---- Dataset records

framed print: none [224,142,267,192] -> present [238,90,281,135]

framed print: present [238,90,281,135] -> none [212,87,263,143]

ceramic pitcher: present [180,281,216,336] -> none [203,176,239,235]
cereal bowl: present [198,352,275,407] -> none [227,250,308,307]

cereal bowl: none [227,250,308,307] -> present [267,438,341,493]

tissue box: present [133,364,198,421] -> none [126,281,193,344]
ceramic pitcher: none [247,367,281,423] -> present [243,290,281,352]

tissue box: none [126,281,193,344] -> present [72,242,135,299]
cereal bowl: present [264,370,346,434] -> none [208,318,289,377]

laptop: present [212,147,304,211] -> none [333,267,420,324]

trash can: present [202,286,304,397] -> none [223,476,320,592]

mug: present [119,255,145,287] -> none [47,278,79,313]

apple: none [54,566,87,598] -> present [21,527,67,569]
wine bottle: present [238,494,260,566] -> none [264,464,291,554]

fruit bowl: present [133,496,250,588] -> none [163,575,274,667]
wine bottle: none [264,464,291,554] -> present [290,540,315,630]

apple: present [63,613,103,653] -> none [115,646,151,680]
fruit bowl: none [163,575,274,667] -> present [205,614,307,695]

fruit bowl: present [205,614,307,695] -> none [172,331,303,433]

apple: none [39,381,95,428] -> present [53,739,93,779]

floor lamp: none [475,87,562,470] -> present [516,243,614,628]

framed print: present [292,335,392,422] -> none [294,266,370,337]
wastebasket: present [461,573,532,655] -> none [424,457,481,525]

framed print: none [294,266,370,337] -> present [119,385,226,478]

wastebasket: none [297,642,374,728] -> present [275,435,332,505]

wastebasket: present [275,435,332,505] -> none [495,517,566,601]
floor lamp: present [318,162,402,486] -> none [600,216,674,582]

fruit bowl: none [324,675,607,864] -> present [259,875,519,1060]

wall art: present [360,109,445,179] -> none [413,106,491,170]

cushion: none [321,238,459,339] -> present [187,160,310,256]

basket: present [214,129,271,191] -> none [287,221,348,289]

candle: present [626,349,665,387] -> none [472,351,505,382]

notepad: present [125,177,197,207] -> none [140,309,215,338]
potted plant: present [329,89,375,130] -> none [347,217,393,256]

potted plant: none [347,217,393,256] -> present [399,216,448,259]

--------

> What is needed
Print again the lines of the entries above that fall between the line holding "tissue box: none" and the line holding "wine bottle: present", inclusive, exactly as they stand.

> Your solution
tissue box: none [126,281,193,344] -> present [72,242,135,299]
cereal bowl: present [264,370,346,434] -> none [208,318,289,377]

laptop: present [212,147,304,211] -> none [333,267,420,324]

trash can: present [202,286,304,397] -> none [223,476,320,592]

mug: present [119,255,145,287] -> none [47,278,79,313]

apple: none [54,566,87,598] -> present [21,527,67,569]
wine bottle: present [238,494,260,566] -> none [264,464,291,554]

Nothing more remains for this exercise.